National Scouting federation of Gabon

The Fédération Gabonaise du Scoutisme, the national federation of several Scouting organizations of Gabon, was founded under French Equatorial Africa in 1936, although Scouting appeared years before brought by colonists, and became a member of the World Organization of the Scout Movement in 1971. The coeducational Fédération Gabonaise du Scoutisme has 3,809 members as of 2008.

There are three Scout Associations that make up the Scout Federation. They are Scouts et Guides Catholiques du Gabon (Catholic Scouts and Guides of Gabon), Eclaireuses-Eclaireurs du Gabon (Scouts and Guides of Gabon) and Eclaireurs et Eclaireuses Unionistes du Gabon (Protestant Scouts and Guides of Gabon).

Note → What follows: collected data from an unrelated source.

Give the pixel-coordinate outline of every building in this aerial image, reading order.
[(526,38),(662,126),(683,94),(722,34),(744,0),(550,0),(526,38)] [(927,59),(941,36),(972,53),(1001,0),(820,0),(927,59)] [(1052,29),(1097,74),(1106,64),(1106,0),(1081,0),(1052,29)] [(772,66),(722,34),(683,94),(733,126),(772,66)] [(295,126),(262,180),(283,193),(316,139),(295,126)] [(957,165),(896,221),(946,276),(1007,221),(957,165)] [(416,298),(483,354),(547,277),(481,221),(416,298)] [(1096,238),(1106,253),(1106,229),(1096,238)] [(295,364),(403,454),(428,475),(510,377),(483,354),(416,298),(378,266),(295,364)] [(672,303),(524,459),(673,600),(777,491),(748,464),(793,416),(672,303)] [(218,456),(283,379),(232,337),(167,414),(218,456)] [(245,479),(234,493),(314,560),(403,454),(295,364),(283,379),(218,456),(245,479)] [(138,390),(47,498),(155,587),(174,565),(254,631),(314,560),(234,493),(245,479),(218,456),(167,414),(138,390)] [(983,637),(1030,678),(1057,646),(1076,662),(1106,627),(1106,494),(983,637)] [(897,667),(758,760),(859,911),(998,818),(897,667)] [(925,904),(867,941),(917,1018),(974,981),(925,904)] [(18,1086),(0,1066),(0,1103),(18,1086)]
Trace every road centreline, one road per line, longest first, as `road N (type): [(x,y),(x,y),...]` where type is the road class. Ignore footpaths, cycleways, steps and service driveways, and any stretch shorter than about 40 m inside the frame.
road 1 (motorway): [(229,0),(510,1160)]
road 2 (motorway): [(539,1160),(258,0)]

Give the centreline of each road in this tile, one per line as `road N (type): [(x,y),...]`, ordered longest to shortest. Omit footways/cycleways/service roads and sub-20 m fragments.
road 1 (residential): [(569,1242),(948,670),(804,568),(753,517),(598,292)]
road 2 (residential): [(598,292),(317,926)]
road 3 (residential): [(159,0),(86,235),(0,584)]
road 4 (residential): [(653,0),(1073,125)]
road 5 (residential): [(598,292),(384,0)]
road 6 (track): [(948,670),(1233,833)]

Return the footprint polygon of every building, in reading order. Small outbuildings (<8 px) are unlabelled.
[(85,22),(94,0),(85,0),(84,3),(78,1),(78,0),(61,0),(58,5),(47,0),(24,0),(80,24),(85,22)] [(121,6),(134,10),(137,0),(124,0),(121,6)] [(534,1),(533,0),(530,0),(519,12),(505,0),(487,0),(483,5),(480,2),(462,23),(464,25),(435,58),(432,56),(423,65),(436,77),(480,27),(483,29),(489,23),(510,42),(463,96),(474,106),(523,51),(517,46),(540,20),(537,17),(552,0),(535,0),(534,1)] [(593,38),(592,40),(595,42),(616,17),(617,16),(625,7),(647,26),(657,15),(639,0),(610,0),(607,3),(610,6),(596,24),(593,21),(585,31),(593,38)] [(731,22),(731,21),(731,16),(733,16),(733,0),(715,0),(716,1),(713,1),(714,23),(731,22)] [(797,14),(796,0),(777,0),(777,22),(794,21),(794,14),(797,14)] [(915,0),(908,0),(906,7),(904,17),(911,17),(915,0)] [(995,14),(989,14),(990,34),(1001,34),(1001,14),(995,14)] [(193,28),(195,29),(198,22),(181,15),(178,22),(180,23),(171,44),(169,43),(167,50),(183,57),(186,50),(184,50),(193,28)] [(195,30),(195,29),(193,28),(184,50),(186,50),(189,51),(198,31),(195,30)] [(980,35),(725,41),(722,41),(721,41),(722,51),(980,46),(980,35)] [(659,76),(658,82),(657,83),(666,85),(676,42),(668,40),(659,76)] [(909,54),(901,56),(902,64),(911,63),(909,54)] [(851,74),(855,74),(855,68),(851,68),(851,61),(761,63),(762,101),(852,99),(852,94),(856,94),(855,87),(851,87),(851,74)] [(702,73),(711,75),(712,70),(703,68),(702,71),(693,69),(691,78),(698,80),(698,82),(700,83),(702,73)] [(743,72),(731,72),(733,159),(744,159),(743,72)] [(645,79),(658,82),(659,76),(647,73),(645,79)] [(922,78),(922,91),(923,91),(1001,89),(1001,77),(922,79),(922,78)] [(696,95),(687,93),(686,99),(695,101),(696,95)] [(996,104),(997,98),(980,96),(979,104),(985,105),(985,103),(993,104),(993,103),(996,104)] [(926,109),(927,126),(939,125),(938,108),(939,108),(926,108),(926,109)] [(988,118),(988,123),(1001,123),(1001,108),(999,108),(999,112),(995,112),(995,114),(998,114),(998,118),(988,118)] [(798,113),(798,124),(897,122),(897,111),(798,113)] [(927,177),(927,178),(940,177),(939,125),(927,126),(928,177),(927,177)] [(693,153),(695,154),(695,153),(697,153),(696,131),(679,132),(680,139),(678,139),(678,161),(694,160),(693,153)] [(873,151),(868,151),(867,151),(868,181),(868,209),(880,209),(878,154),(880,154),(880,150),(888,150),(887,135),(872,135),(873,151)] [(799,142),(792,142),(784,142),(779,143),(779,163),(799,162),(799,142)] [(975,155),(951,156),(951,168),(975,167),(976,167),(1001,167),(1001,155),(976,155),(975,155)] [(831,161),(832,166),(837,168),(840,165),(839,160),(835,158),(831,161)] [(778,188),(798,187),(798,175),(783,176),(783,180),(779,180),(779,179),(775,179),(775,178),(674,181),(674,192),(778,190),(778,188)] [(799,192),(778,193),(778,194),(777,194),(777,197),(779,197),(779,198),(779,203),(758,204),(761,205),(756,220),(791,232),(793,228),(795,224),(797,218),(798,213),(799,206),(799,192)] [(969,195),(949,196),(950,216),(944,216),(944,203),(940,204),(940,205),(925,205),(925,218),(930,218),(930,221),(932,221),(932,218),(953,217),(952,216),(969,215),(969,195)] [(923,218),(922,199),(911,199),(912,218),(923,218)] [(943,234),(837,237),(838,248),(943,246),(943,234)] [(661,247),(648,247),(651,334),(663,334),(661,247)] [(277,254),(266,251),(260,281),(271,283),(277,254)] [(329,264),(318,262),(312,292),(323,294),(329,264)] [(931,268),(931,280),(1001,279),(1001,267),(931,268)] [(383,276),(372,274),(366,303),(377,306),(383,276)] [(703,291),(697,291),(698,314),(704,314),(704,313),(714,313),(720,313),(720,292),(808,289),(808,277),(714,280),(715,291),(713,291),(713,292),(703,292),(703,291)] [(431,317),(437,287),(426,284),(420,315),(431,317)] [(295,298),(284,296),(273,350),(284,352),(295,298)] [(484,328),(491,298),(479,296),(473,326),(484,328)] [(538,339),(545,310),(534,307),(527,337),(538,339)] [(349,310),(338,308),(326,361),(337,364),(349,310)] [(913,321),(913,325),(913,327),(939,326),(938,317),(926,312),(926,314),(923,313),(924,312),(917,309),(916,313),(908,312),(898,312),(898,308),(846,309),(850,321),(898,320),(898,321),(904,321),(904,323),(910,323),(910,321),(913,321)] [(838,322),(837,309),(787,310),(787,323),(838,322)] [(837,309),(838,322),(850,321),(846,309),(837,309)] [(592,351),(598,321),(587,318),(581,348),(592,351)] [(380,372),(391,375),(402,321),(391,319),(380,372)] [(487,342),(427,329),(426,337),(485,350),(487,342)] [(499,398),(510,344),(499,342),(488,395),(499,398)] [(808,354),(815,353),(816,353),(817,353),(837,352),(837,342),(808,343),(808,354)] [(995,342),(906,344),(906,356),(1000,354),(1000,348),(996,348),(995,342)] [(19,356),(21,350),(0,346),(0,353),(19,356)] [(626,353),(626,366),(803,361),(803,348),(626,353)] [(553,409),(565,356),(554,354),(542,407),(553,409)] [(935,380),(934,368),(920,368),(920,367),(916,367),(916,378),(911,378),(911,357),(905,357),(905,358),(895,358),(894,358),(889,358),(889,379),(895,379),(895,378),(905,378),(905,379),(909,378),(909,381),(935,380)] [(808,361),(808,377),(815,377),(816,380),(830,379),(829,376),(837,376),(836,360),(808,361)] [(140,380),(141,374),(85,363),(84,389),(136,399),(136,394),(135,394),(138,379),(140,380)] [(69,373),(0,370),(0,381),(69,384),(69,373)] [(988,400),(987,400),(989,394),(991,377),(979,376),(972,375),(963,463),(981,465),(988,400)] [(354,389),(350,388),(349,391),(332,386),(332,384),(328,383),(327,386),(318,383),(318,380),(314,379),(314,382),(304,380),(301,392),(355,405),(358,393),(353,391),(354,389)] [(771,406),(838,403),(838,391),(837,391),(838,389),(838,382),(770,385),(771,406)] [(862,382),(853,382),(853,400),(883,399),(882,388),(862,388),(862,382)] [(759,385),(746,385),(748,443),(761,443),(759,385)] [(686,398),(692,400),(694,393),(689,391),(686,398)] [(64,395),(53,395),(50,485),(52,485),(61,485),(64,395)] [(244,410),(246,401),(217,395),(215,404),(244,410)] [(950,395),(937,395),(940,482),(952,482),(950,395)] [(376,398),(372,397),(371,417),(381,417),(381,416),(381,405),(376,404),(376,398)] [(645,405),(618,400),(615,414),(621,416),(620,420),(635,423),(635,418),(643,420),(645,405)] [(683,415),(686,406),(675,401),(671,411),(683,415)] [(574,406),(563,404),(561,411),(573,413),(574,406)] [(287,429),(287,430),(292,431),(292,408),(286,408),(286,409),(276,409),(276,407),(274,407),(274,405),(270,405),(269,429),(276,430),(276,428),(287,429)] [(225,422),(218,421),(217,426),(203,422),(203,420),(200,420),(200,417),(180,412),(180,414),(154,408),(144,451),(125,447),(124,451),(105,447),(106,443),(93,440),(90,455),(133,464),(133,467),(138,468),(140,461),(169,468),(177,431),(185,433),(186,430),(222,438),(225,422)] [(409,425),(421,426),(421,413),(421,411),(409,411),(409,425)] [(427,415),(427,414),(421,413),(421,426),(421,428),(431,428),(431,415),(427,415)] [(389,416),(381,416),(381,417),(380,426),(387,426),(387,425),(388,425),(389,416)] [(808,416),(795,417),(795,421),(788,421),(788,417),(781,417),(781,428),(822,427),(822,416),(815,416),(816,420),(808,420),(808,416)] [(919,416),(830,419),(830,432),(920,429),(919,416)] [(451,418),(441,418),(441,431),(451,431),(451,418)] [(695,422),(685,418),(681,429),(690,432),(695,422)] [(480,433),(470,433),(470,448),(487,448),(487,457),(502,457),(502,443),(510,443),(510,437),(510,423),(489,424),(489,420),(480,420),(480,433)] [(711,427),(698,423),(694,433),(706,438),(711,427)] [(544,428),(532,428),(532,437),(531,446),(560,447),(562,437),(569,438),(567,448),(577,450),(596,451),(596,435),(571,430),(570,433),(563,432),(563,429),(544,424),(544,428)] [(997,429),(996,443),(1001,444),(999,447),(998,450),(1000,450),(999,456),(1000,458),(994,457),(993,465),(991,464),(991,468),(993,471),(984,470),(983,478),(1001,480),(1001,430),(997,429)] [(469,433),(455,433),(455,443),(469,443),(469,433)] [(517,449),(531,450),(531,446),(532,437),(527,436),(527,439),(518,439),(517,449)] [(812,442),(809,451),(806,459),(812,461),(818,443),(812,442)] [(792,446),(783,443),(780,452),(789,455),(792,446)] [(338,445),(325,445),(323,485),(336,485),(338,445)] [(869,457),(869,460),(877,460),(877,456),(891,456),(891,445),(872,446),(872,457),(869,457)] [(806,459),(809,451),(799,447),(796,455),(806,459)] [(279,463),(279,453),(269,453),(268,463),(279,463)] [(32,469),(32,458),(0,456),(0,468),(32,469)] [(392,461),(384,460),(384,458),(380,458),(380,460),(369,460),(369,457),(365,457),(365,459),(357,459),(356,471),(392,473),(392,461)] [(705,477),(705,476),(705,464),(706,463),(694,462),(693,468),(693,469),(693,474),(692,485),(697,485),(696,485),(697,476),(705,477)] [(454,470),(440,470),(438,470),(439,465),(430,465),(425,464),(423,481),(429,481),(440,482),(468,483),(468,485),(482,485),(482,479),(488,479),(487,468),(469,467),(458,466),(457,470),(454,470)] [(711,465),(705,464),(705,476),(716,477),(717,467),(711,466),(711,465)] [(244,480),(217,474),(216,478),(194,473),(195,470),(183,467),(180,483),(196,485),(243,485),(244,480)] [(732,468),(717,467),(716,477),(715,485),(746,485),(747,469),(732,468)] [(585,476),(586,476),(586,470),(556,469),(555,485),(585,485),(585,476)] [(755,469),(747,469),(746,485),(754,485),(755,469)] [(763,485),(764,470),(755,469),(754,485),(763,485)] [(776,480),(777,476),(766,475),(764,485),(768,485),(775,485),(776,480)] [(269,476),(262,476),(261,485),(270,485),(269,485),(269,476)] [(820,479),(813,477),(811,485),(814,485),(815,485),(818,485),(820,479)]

Scouting in Gabon is involved in public service in cooperation with sports and cultural organizations. Tree planting campaigns have been carried out as well as projects to improve some public areas.

==Program sections==
- Cub Scouts - ages 7 to 11
- Scouts - ages 12 to 15
- Rover Scouts - ages 16 to 20

The Scout Motto is Toujours Prêt, Always Ready in French.